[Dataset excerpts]
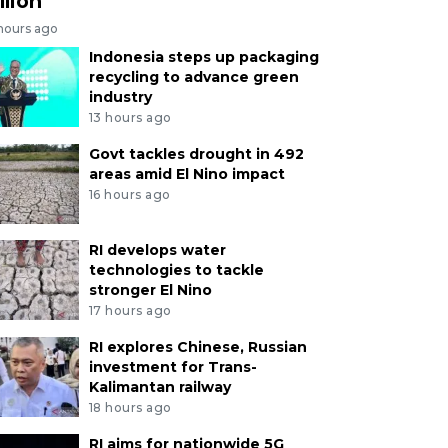
llion
 hours ago
Indonesia steps up packaging
recycling to advance green
industry
13 hours ago
Govt tackles drought in 492
areas amid El Nino impact
16 hours ago
RI develops water
technologies to tackle
stronger El Nino
17 hours ago
RI explores Chinese, Russian
investment for Trans-
Kalimantan railway
18 hours ago
RI aims for nationwide 5G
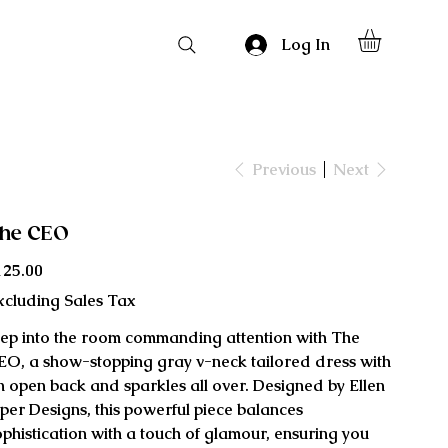
Log In
Previous
Next
he CEO
ce
125.00
xcluding Sales Tax
tep into the room commanding attention with The
EO, a show-stopping gray v-neck tailored dress with
n open back and sparkles all over. Designed by Ellen
iper Designs, this powerful piece balances
ophistication with a touch of glamour, ensuring you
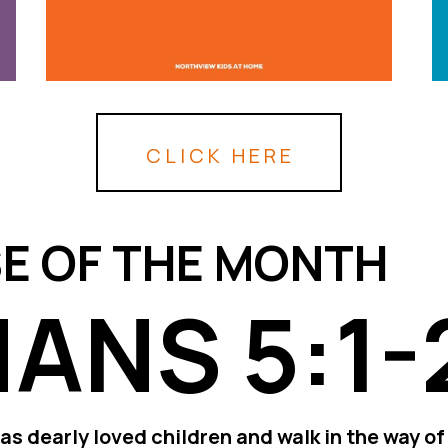
CLICK HERE
E OF THE MONTH
ANS 5:1-
as dearly loved children and walk in the way of 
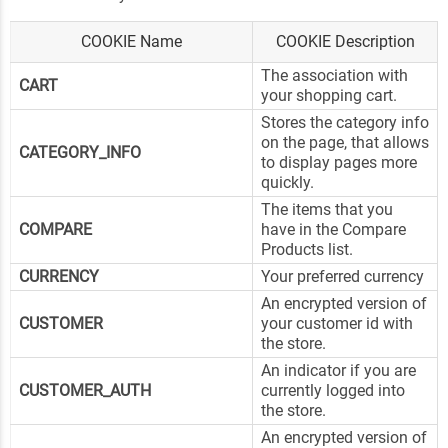
COOKIE Name
COOKIE Description
The association with
CART
your shopping cart.
Stores the category info
on the page, that allows
CATEGORY_INFO
to display pages more
quickly.
The items that you
COMPARE
have in the Compare
Products list.
CURRENCY
Your preferred currency
An encrypted version of
CUSTOMER
your customer id with
the store.
An indicator if you are
CUSTOMER_AUTH
currently logged into
the store.
An encrypted version of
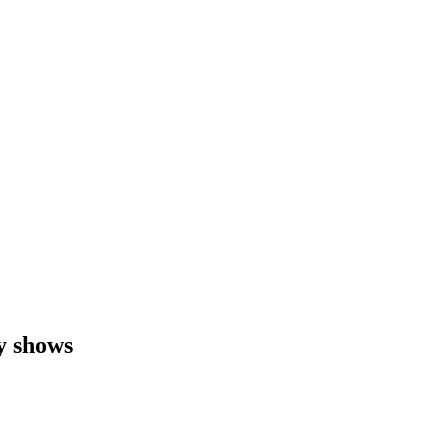
y shows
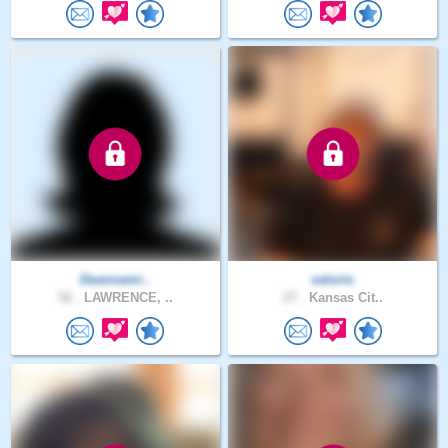
Deannami..
valorio
52 .
LAWRENCE, ..
27 .
Kansas Cit..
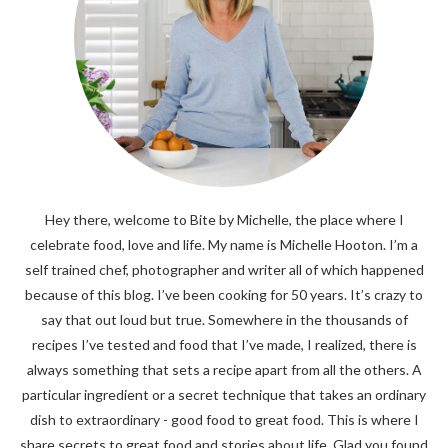
Hey there, welcome to Bite by Michelle, the place where I
celebrate food, love and life. My name is Michelle Hooton. I’m a
self trained chef, photographer and writer all of which happened
because of this blog. I’ve been cooking for 50 years. It’s crazy to
say that out loud but true. Somewhere in the thousands of
recipes I’ve tested and food that I’ve made, I realized, there is
always something that sets a recipe apart from all the others. A
particular ingredient or a secret technique that takes an ordinary
dish to extraordinary - good food to great food. This is where I
share secrets to great food and stories about life. Glad you found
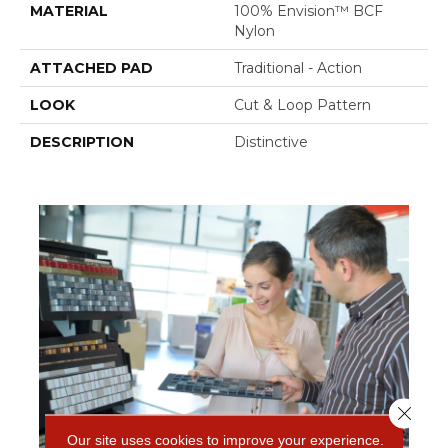
MATERIAL
100% Envision™ BCF
Nylon
ATTACHED PAD
Traditional - Action
LOOK
Cut & Loop Pattern
DESCRIPTION
Distinctive
Close 
Our site uses cookies to improve your experience.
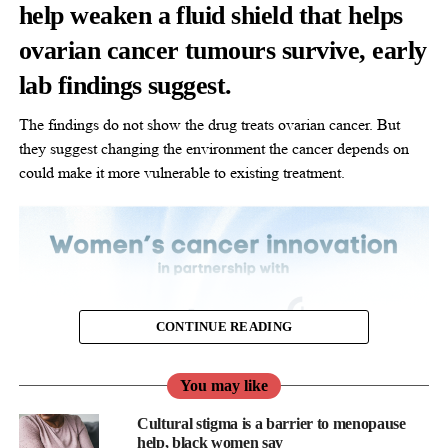
help weaken a fluid shield that helps
ovarian cancer tumours survive, early
lab findings suggest.
The findings do not show the drug treats ovarian cancer. But
they suggest changing the environment the cancer depends on
could make it more vulnerable to existing treatment.
CONTINUE READING
You may like
Cultural stigma is a barrier to menopause
help, black women say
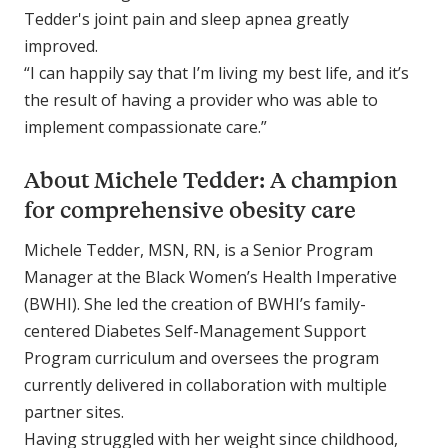
Tedder's joint pain and sleep apnea greatly
improved.
“I can happily say that I’m living my best life, and it’s
the result of having a provider who was able to
implement compassionate care.”
About Michele Tedder: A champion
for comprehensive obesity care
Michele Tedder, MSN, RN, is a Senior Program
Manager at the Black Women’s Health Imperative
(BWHI). She led the creation of BWHI’s family-
centered Diabetes Self-Management Support
Program curriculum and oversees the program
currently delivered in collaboration with multiple
partner sites.
Having struggled with her weight since childhood,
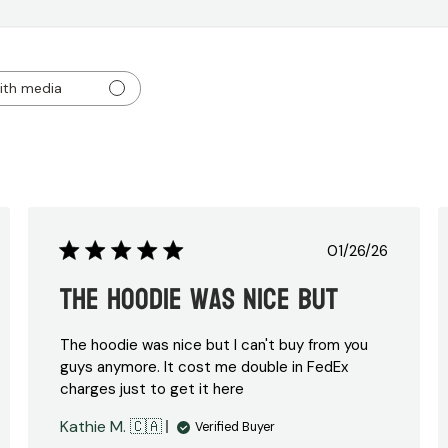
ith media
Published
01/26/26
date
The hoodie was nice but
The hoodie was nice but I can't buy from you
guys anymore. It cost me double in FedEx
charges just to get it here
Kathie M. 🇨🇦
Verified Buyer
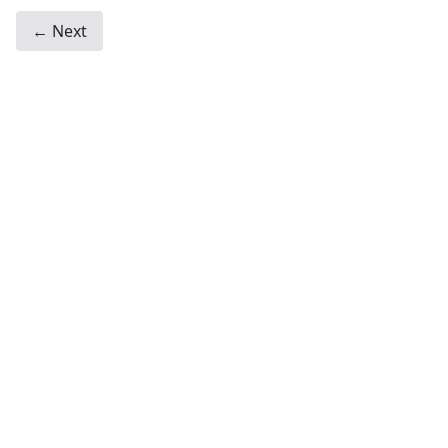
← Next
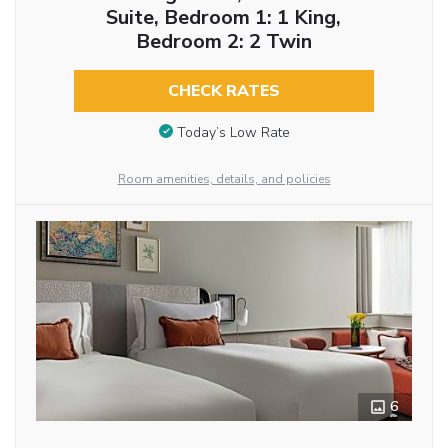
Suite, Bedroom 1: 1 King,
Bedroom 2: 2 Twin
CHECK RATES
Today’s Low Rate
Room amenities, details, and policies
6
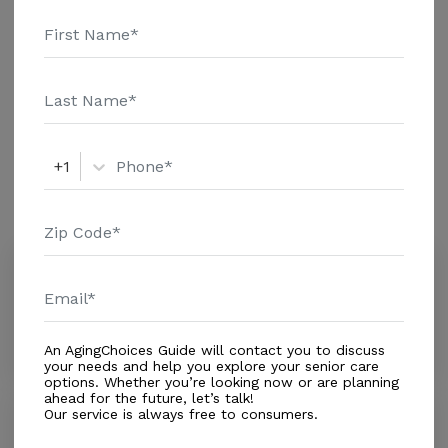
details and additional information.
Housing With Care Options
Assisted Living
+1
Amenities
Similar Providers
Quality Care of Florida Inc ii
3.5
Orange Park, FL, 32065
Distance
0.9
Miles
An AgingChoices Guide will contact you to discuss
your needs and help you explore your senior care
options. Whether you’re looking now or are planning
ahead for the future, let’s talk!
Our service is always free to consumers.
Samson Villa of Orange Park
0.0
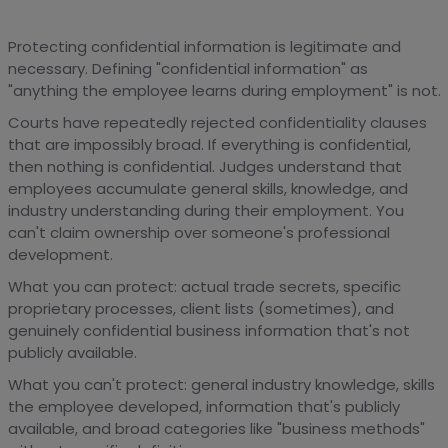
Protecting confidential information is legitimate and
necessary. Defining "confidential information" as
"anything the employee learns during employment" is not.
Courts have repeatedly rejected confidentiality clauses
that are impossibly broad. If everything is confidential,
then nothing is confidential. Judges understand that
employees accumulate general skills, knowledge, and
industry understanding during their employment. You
can't claim ownership over someone's professional
development.
What you can protect: actual trade secrets, specific
proprietary processes, client lists (sometimes), and
genuinely confidential business information that's not
publicly available.
What you can't protect: general industry knowledge, skills
the employee developed, information that's publicly
available, and broad categories like "business methods"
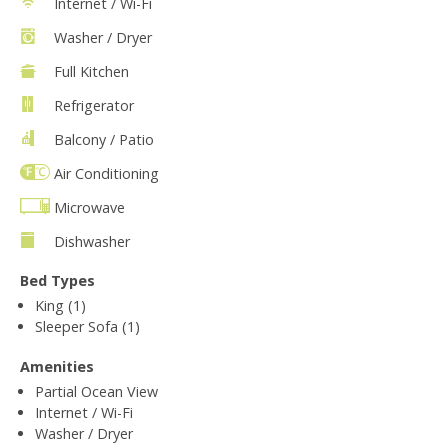
Internet / Wi-Fi
Washer / Dryer
Full Kitchen
Refrigerator
Balcony / Patio
Air Conditioning
Microwave
Dishwasher
Bed Types
King (1)
Sleeper Sofa (1)
Amenities
Partial Ocean View
Internet / Wi-Fi
Washer / Dryer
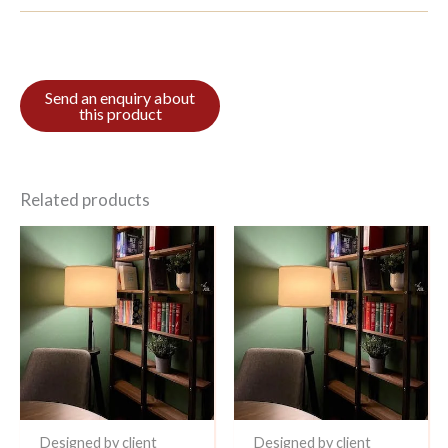
Related products
Designed by client
Designed by client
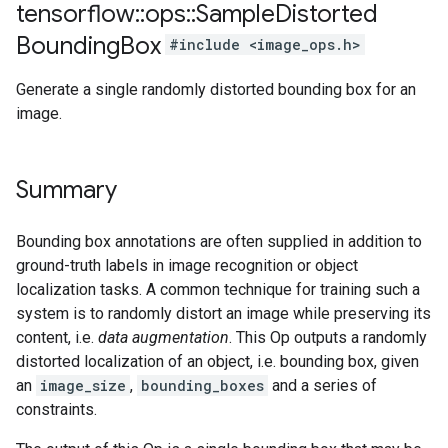
tensorflow
::
ops
::
Sample
Distorted
Bounding
Box
#include <image_ops.h>
Generate a single randomly distorted bounding box for an
image.
Summary
Bounding box annotations are often supplied in addition to
ground-truth labels in image recognition or object
localization tasks. A common technique for training such a
system is to randomly distort an image while preserving its
content, i.e.
data augmentation
. This Op outputs a randomly
distorted localization of an object, i.e. bounding box, given
an
image_size
,
bounding_boxes
and a series of
constraints.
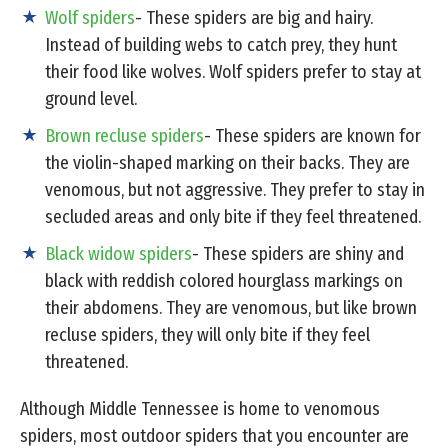
Wolf spiders
- These spiders are big and hairy.
Instead of building webs to catch prey, they hunt
their food like wolves. Wolf spiders prefer to stay at
ground level.
Brown recluse spiders
- These spiders are known for
the violin-shaped marking on their backs. They are
venomous, but not aggressive. They prefer to stay in
secluded areas and only bite if they feel threatened.
Black widow spiders
- These spiders are shiny and
black with reddish colored hourglass markings on
their abdomens. They are venomous, but like brown
recluse spiders, they will only bite if they feel
threatened.
Although Middle Tennessee is home to venomous
spiders, most outdoor spiders that you encounter are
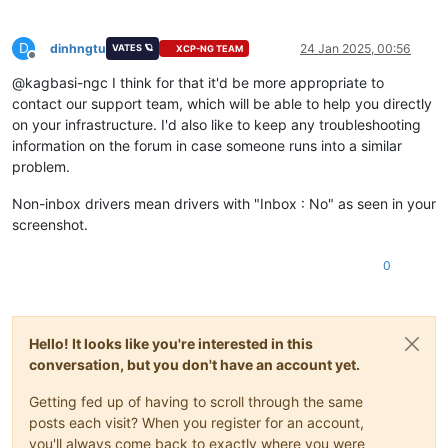
D
dinhngtu
24 Jan 2025, 00:56
VATES 🪐
XCP-NG TEAM
Offline
@kagbasi-ngc I think for that it'd be more appropriate to
contact our support team, which will be able to help you directly
on your infrastructure. I'd also like to keep any troubleshooting
information on the forum in case someone runs into a similar
problem.
Non-inbox drivers mean drivers with "Inbox : No" as seen in your
screenshot.
0
Hello! It looks like you're interested in this
conversation, but you don't have an account yet.
Getting fed up of having to scroll through the same
posts each visit? When you register for an account,
you'll always come back to exactly where you were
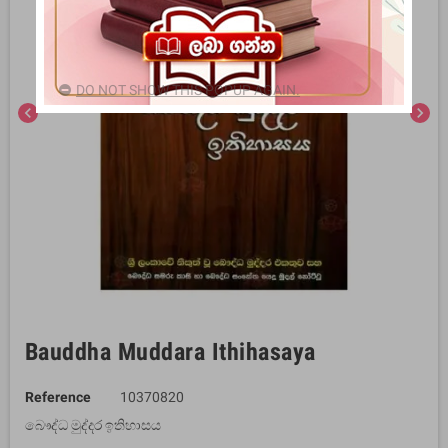
DO NOT SHOW THIS POPUP AGAIN.
chevron_left
chevron_right
Bauddha Muddara Ithihasaya
Reference
10370820
බෞද්ධ මුද්දර ඉතිහාසය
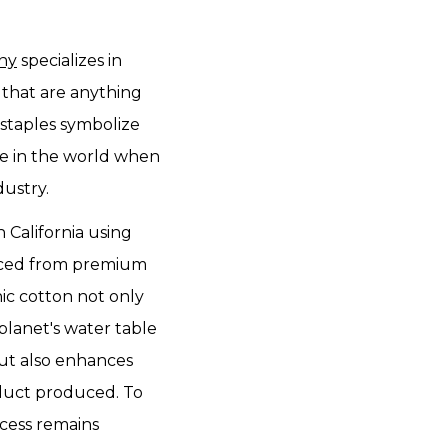
any
specializes in
that are anything
 staples symbolize
e in the world when
dustry.
n California using
rced from premium
nic cotton not only
planet's water table
ut also enhances
oduct produced. To
cess remains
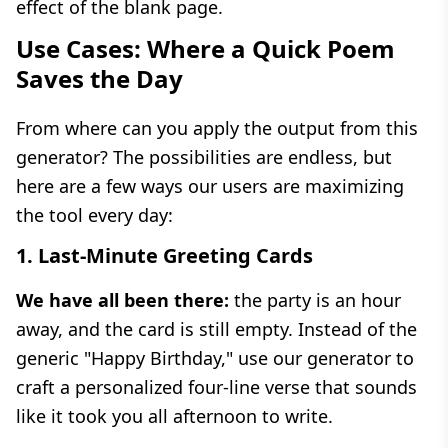
effect of the blank page.
Use Cases: Where a Quick Poem
Saves the Day
From where can you apply the output from this
generator? The possibilities are endless, but
here are a few ways our users are maximizing
the tool every day:
1. Last-Minute Greeting Cards
We have all been there:
the party is an hour
away, and the card is still empty. Instead of the
generic "Happy Birthday," use our generator to
craft a personalized four-line verse that sounds
like it took you all afternoon to write.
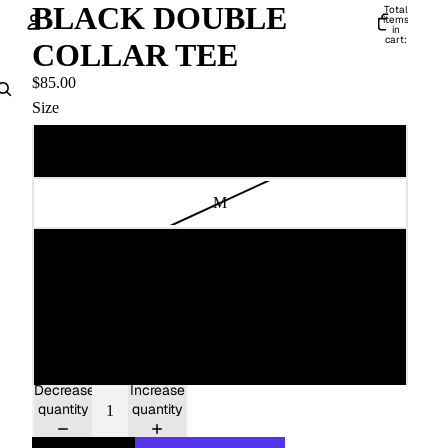
BLACK DOUBLE
Total
items
in
cart:
COLLAR TEE
0
Account
$85.00
Size
Other sign in options
Orders
Profile
S
M
L
XL
XXL
Decrease
Increase
quantity
quantity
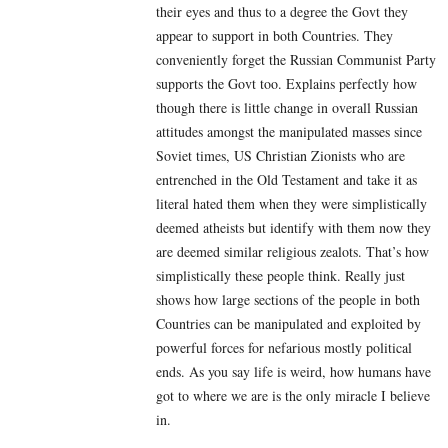
their eyes and thus to a degree the Govt they
appear to support in both Countries. They
conveniently forget the Russian Communist Party
supports the Govt too. Explains perfectly how
though there is little change in overall Russian
attitudes amongst the manipulated masses since
Soviet times, US Christian Zionists who are
entrenched in the Old Testament and take it as
literal hated them when they were simplistically
deemed atheists but identify with them now they
are deemed similar religious zealots. That’s how
simplistically these people think. Really just
shows how large sections of the people in both
Countries can be manipulated and exploited by
powerful forces for nefarious mostly political
ends. As you say life is weird, how humans have
got to where we are is the only miracle I believe
in.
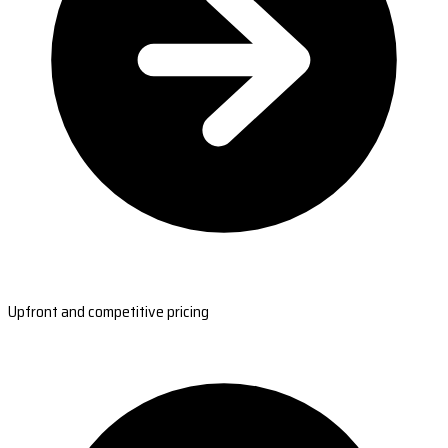
Upfront and competitive pricing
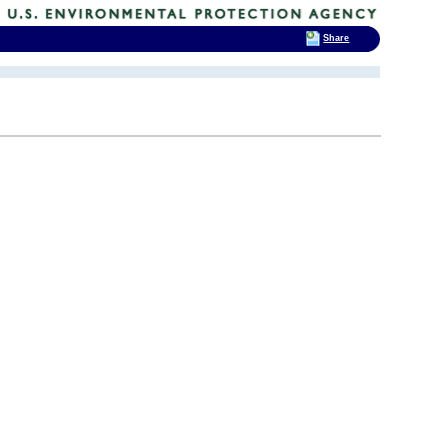
Share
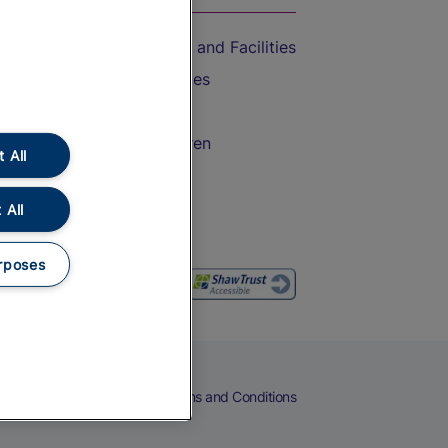
Accessible Train Travel and Facilities
Train Travel with Bicycles
Train Travel with Pets
Train Travel with Children
 All
Food and Drink
 All
rposes
eers
Cookies
Privacy Notice
Terms and Conditions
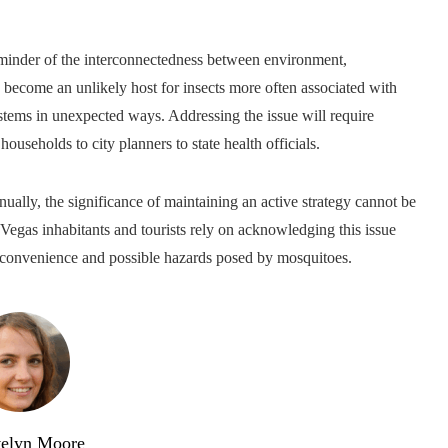
minder of the interconnectedness between environment,
as become an unlikely host for insects more often associated with
stems in unexpected ways. Addressing the issue will require
useholds to city planners to state health officials.
nually, the significance of maintaining an active strategy cannot be
egas inhabitants and tourists rely on acknowledging this issue
nconvenience and possible hazards posed by mosquitoes.
elyn Moore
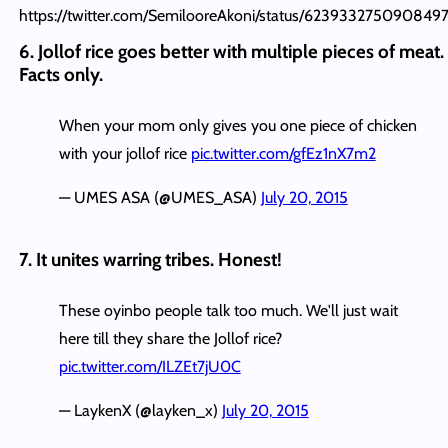
https://twitter.com/SemilooreAkoni/status/623933275090849
6. Jollof rice goes better with multiple pieces of meat.
Facts only.
When your mom only gives you one piece of chicken
with your jollof rice
pic.twitter.com/gfEz1nX7m2
— UMES ASA (@UMES_ASA)
July 20, 2015
7. It unites warring tribes. Honest!
These oyinbo people talk too much. We'll just wait
here till they share the Jollof rice?
pic.twitter.com/ILZEt7jU0C
— LaykenX (@layken_x)
July 20, 2015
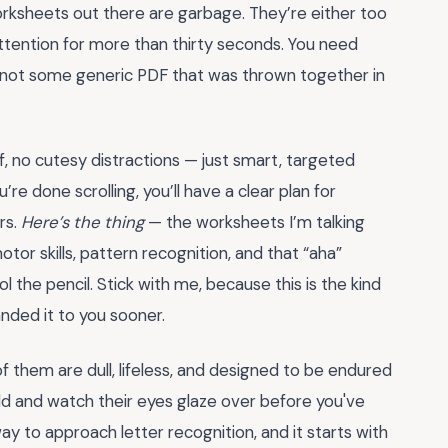
orksheets out there are garbage. They’re either too
attention for more than thirty seconds. You need
, not some generic PDF that was thrown together in
ff, no cutesy distractions — just smart, targeted
re done scrolling, you’ll have a clear plan for
rs.
Here’s the thing
— the worksheets I’m talking
otor skills, pattern recognition, and that “aha”
 the pencil. Stick with me, because this is the kind
ded it to you sooner.
 them are dull, lifeless, and designed to be endured
ld and watch their eyes glaze over before you've
y to approach letter recognition, and it starts with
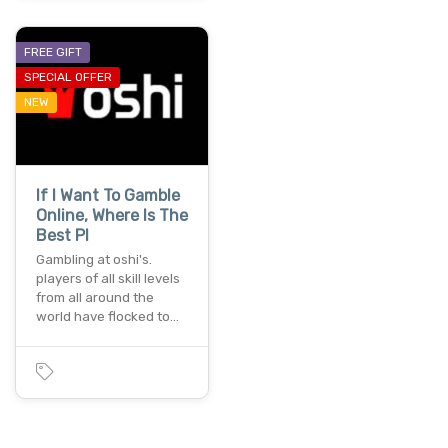
FREE GIFT
SPECIAL OFFER
NEW
If I Want To Gamble
Online, Where Is The
Best Pl
Gambling at oshi's.
players of all skill levels
from all around the
world have flocked to…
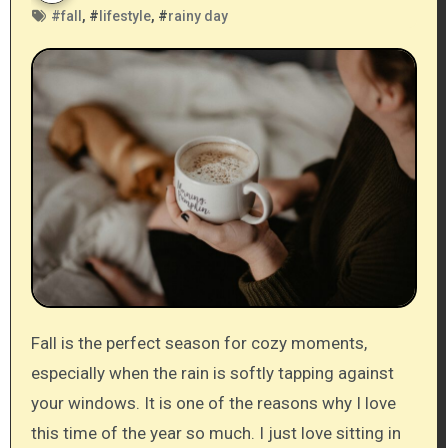
#
fall
, #
lifestyle
, #
rainy day
Fall is the perfect season for cozy moments,
especially when the rain is softly tapping against
your windows. It is one of the reasons why I love
this time of the year so much. I just love sitting in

- Work request -
Find the line with "What you can protect: actual" in the data above, and from there retype each line exactly through the line with "Instead of building", skipping the pictures along the way.

- Solution for this task -
What you can protect: actual trade secrets, specific
proprietary processes, client lists (sometimes), and
genuinely confidential business information that's not
publicly available.
What you can't protect: general industry knowledge, skills
the employee developed, information that's publicly
available, and broad categories like "business methods"
Internet / Wi-Fi
Washer / Dryer
Full Kitchen
Refrigerator
Balcony / Patio
Air Conditioning
Microwave
Dishwasher
Bed Types
King (1)
Sleeper Sofa (1)
Amenities
Partial Ocean View
Internet / Wi-Fi
Washer / Dryer
Related products
Designed by client
Designed by client
tensorflow
::
ops
::
Sample
Distorted
Bounding
Box
#include <image_ops.h>
Generate a single randomly distorted bounding box for an
image.
Summary
Bounding box annotations are often supplied in addition to
ground-truth labels in image recognition or object
localization tasks. A common technique for training such a
system is to randomly distort an image while preserving its
content, i.e.
data augmentation
. This Op outputs a randomly
distorted localization of an object, i.e. bounding box, given
an
image_size
,
bounding_boxes
and a series of
constraints.
Wolf spiders
- These spiders are big and hairy.
Instead of building webs to catch prey, they hunt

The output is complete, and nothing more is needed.